"The key to being a good criminal, according to LaKeith Stanfield's army veteran-turned-passport-forger Steve, is that you have to be cool and calculating. "You've got the calculating part down," he tells Channing Tatum's Jeffrey Manchester, "but...you're too goofy." That, in a nutshell, is Derek Cianfrance's approach to Roofman, a movie based on a true story so absurd it must be seen to be believed."
"But Jeffrey makes a funny little home for himself: He builds himself a small nest made of inflatable furniture and Spider-Man bedding behind the wall of a display that no one ever checks, he hooks up some baby monitors around the store to keep himself entertained, and he feeds himself on a steady supply of Peanut M&Ms. But despite the orders of his friend and fellow vet Steve, Jeffrey does the one thing he shouldn't: he gets involved."

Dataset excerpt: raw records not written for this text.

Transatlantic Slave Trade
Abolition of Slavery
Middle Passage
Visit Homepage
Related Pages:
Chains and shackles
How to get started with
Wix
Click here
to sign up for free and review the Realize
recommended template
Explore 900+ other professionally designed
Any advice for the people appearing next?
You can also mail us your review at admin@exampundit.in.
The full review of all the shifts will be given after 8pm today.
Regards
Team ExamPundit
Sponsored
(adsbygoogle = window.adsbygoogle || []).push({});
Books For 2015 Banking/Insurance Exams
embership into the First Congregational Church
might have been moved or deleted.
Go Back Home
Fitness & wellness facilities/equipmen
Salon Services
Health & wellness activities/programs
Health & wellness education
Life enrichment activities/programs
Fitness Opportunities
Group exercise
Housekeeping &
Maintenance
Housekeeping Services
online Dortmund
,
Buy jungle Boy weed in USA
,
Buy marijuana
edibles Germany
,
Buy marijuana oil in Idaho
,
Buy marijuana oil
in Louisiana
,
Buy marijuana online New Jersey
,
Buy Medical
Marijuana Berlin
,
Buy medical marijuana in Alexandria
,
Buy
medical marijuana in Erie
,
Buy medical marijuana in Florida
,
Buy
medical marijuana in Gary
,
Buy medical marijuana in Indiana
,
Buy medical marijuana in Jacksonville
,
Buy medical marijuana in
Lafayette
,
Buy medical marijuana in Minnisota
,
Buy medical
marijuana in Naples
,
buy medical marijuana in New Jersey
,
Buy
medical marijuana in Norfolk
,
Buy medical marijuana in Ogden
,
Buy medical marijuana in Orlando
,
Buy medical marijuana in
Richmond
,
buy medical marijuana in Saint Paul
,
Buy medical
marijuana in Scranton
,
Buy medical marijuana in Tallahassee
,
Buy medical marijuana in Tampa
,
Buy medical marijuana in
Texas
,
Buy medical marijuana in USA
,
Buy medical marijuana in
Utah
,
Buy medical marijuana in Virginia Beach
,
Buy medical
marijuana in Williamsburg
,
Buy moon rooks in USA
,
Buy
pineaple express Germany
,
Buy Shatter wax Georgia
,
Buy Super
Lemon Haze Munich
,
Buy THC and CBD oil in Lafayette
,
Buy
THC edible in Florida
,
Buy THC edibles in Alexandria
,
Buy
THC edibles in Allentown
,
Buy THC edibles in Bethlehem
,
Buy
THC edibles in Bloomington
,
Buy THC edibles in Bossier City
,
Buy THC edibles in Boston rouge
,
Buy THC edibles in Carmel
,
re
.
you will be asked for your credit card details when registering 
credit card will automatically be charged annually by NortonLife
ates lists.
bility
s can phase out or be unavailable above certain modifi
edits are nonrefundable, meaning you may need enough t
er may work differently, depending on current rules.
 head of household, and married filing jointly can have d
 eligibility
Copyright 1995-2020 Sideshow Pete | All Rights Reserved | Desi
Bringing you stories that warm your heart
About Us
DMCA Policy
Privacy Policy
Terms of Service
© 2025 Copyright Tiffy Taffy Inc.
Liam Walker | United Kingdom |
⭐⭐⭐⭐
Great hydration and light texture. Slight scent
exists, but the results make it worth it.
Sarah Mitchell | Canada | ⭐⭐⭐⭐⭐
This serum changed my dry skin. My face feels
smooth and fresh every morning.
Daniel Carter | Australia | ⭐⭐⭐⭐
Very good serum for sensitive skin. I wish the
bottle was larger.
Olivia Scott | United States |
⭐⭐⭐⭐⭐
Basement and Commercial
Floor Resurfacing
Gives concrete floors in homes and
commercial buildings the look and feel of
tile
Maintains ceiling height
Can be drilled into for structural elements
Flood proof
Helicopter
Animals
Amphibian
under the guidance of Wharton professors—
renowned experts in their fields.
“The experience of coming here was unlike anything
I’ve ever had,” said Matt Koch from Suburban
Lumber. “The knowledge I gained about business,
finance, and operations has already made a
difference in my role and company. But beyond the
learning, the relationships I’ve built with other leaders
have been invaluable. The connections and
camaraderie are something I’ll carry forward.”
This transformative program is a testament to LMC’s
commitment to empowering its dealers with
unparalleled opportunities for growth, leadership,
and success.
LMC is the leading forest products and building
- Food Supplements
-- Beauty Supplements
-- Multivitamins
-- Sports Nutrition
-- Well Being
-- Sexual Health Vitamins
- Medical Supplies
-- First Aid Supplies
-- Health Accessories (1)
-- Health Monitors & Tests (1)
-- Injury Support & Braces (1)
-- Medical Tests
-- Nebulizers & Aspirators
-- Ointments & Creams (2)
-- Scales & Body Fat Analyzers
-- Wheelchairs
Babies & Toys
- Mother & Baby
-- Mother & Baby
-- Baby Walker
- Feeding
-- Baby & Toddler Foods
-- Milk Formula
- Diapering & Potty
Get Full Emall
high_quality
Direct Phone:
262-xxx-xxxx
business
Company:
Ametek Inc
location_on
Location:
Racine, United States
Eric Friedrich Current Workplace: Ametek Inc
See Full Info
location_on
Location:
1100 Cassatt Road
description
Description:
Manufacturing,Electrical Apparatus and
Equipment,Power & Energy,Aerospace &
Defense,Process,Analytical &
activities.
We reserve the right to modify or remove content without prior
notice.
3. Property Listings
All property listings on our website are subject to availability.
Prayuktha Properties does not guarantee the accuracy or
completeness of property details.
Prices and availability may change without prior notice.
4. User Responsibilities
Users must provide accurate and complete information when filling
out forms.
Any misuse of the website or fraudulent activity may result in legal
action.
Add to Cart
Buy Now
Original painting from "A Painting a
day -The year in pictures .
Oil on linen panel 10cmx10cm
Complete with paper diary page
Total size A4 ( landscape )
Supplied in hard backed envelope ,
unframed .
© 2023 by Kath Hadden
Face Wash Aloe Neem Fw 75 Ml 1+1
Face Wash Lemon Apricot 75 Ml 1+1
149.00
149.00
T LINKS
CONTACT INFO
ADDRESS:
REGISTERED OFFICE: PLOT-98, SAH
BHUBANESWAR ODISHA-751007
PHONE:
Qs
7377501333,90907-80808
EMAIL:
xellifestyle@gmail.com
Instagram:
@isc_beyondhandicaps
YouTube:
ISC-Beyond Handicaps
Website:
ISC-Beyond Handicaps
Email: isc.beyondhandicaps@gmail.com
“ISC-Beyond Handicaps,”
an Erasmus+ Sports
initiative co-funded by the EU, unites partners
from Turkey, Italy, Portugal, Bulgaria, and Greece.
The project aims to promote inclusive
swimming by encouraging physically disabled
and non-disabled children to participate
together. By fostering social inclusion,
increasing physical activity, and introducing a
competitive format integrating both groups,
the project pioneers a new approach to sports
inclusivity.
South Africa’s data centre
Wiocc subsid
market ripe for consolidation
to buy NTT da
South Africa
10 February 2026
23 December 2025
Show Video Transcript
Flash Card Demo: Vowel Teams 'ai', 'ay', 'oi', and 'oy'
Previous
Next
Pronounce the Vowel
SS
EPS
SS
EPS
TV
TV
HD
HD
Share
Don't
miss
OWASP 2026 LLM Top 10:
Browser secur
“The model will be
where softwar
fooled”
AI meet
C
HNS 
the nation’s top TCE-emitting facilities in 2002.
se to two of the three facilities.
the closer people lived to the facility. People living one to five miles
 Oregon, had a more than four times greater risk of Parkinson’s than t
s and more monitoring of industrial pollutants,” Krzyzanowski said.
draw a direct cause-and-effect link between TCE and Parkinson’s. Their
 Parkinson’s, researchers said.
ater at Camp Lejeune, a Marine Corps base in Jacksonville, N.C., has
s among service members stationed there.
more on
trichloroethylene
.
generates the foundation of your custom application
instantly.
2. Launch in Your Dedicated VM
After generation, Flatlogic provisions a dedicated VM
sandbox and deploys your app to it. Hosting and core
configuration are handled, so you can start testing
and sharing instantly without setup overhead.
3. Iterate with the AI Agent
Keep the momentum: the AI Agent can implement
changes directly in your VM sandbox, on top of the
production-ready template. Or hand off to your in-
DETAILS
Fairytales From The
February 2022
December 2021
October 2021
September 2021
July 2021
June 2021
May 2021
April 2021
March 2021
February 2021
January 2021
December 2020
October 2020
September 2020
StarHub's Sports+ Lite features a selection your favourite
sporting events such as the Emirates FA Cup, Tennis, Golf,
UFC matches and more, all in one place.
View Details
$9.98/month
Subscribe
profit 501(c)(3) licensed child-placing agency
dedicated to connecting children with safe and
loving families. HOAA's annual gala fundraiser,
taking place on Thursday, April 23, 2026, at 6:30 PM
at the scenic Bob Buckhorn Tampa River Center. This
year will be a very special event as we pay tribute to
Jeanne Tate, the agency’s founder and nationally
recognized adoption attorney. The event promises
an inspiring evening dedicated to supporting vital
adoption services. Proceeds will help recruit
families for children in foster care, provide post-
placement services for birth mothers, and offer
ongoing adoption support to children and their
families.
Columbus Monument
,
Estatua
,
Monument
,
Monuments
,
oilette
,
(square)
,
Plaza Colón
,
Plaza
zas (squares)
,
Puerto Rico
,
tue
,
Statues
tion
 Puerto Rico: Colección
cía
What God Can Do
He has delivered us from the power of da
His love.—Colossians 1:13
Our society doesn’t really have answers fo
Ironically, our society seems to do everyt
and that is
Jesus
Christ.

Roofman follows Jeffrey Manchester, a former United States Army Reserve non-commissioned officer who earned the nickname Roofman by robbing McDonald's and occasional Burger King branches via their roofs. Arrested at his young daughter's birthday, he engineers a patient escape and hides in a nearby Toys R Us. He fashions a covert living space from inflatable furniture and Spider-Man bedding, monitors the store with baby monitors, and subsists on Peanut M&Ms. Despite warnings from his veteran friend Steve, he becomes emotionally entangled with Leigh Wainscott, a single mother and Toys R Us employee, triggering increasingly strange and poignant consequences.